Not within the memory of our oldest inhabitants were such incessant rain
storms recalled as swept our country in 1919. The local weather
official, H B. Mason, reported that practically a
normal year's rainfall fell within the space of three months, with
unusually heavy rains the remainder of the year. Some idea of the
enormous loss sustained everywhere may be gathered from the following
taken in part from one of the county newspapers issued in August.
"Death rode the flood of
Wednesday night and Thursday morning, one young man losing his life
on account of it. The victim was John Brown,
fireman on a work train which ran into an unsuspected washout about
a mile west of Denton about seven o'clock on Thursday morning. This
work train was on its way to repair a cut in a road near Hobbs and
was traveling at a good rate of speed. When the danger spot was
close at hand Engineer Julian Bryan saw
it, told the fireman, and jumped. Brown remained
and in a moment was killed. The engine went through the trestle,
the tender falling on it. The caboose also left the track and fell
into the swollen stream.
For months the big rains had been coming, but it was on Wednesday
last that the floods descended--fell as they had not fallen for many
years. The rain of Wednesday and Wednesday night was the heaviest,
according to some of our citizens who remember well, since the
celebrated downpour of June, 1862, when all the mill dams in the
county were swept away. All agree that it was terrific in its
volume and in the damage that was done. On nearly every farm in
Caroline County heavy loss has been sustained in crops injured.
The county suffers much in the havoc wrought to road and
bridges in many sections. One of the greatest losses was that near
the Boyce mills, on the road from Greensboro to Delaware. The roads
engineer says the cost of a new bridge here will be from $6,000 to
$8,000. There are many bridges damaged, some very badly, and there
are scores of washouts along the public roads.

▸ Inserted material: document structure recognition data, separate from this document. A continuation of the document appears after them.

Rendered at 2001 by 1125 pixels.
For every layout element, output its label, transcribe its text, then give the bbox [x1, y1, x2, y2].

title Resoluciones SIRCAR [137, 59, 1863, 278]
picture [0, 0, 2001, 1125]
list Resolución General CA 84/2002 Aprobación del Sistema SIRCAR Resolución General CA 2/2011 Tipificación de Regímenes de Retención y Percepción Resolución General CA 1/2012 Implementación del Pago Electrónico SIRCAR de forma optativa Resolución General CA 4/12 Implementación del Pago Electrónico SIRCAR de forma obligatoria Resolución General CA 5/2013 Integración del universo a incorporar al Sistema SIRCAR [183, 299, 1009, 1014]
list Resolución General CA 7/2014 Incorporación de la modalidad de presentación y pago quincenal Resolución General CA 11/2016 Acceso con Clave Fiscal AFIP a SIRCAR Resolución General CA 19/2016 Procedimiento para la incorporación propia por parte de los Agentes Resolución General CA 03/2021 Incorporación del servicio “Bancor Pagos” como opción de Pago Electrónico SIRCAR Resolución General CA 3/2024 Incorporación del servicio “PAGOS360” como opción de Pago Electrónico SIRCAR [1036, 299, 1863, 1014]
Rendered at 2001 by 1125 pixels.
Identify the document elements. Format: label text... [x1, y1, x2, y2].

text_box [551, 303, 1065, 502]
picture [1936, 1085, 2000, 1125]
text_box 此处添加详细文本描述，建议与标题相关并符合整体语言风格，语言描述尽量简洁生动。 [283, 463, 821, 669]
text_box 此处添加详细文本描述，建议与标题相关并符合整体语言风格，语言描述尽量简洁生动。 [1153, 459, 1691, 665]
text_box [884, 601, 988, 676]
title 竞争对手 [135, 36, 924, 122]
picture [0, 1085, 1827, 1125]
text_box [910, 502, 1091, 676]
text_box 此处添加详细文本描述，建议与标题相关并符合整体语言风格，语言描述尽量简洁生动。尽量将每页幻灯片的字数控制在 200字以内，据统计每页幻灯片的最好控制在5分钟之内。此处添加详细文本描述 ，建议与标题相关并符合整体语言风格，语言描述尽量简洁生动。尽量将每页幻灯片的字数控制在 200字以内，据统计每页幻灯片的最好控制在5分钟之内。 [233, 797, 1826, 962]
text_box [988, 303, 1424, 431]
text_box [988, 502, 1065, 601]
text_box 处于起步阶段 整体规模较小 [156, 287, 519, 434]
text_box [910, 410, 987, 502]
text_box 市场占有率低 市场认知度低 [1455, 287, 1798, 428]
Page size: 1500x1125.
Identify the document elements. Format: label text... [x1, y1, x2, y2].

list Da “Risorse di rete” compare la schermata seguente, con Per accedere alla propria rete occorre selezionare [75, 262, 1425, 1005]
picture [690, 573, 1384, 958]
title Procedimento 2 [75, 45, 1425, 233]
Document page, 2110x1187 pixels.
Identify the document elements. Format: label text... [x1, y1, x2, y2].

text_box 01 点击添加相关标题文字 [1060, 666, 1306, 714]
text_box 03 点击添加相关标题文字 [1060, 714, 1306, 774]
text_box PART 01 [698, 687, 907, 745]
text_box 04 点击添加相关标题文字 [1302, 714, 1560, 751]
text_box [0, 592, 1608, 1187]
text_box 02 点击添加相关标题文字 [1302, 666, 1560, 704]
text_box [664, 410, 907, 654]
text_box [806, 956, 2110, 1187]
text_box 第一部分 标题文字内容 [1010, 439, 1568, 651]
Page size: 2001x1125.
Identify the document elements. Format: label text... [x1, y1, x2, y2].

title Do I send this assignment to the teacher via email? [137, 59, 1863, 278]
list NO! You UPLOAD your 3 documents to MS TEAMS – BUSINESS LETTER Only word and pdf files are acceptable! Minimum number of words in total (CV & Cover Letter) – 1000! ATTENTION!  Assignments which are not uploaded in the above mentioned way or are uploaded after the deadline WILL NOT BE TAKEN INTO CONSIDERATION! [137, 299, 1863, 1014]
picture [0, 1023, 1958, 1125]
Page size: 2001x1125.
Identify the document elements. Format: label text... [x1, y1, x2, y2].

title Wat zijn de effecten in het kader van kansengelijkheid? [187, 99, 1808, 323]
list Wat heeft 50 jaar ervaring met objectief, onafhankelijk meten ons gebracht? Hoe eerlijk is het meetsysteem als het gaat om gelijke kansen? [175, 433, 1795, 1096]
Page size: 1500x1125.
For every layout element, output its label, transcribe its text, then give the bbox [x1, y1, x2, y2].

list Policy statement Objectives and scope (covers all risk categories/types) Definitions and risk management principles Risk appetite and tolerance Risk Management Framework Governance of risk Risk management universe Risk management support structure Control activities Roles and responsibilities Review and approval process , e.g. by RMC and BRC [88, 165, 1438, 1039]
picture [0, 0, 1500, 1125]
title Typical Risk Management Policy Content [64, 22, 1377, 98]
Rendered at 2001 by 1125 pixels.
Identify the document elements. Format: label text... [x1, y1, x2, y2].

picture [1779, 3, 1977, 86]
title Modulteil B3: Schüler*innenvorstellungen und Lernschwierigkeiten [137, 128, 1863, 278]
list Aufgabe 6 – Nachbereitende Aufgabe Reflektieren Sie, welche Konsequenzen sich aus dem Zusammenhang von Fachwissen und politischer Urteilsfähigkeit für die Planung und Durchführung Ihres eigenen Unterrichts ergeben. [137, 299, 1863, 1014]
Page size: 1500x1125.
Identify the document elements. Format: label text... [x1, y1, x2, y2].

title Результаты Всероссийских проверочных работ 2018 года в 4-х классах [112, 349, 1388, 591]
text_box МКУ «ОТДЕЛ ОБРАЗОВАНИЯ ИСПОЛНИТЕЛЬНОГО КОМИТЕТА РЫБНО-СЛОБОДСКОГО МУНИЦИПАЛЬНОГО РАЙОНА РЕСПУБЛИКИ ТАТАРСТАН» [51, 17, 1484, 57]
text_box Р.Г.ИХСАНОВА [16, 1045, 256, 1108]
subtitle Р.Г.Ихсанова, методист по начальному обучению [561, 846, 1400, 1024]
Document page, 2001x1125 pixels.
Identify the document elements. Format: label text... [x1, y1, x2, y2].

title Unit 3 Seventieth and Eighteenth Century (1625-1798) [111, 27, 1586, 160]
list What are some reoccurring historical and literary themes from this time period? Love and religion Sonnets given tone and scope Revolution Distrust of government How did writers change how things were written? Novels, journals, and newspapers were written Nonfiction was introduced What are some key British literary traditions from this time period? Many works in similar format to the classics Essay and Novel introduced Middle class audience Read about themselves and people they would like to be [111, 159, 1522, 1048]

The floods left the road in a bad way at Faulkner's bridge,
near Federalsburg. In Tuckahoe Neck Pipe bridge is carried away,
and at the Sparklin or Elben mill the road is impassable on account
of a big cut. There is also a bad washout at Mason's bridge, on the
headwaters of the Tuckahoe River. At Bunker Hill branch, north of
Denton, on the west side of Choptank River, the big pipe has been
swept away.
The tremendous fall of water inundated a vast area in the
vicinity of Adamsville, Delaware, the Marshy Hope stream, the
headwaters of the Northwest Fork River being spread over many
hundreds of acres of land under cultivation. At the point of the
M.D. & V. railroad bridge the waters were several hundred feet wide
and so deep over the structure and the track adjacent for a long
distance on each side that Engineer Polk, of the road, said Thursday
night that there was then no immediate prospect of making repairs at
the point where the wreck occurred, because a wrecking train with
the big derrick could not pass over the road. The flood would have
to be allowed to subside. Two washouts are to be repaired, one near
Hobbs and the other between Denton and Tuckahoe Station. Train
service will likely be resumed on Monday.
From 20 to 30 feet of
the dam of Williston mill--that portion from the State road to the
mill--was washed out, causing the shutting down of business and
involving the owner, Mr. Willard C. Todd, in a
considerable loss, and the manager, Mr. C. E. Abbott,
in considerable trouble.
The dam at C.
C. Deen's mill, Fowling Creek, was carried away
Wednesday evening, and there was a great flood about the mill
house. A thousand bushels of wheat, 500 bushels of corn and 50
bushels of meal were overrun and badly damaged.
Cornfields and tomato fields suffered great injury from the
heavy wind and rains. Tomatoes especially are hurt. The prospect
is that the pack will be the smallest in many years. A dispatch
from Federalsburg on Thursday said that place experienced the worst
storm in its history. The Main street was a foot deep in water in
some places. A number of merchants had to move stock and other
things to save them. Boats were propelled about the streets in this
Venice of Caroline. There was an eighty-foot washout on the
Cambridge and Seaford road and passenger and freight trains were
stopped.
Owners of traction
engines are warned by Engineer Waldorf that
many of the bridges may be in unsafe condition, and caution should
be exercised in going over them. Autos should travel slowly and
drivers should be exceedingly careful."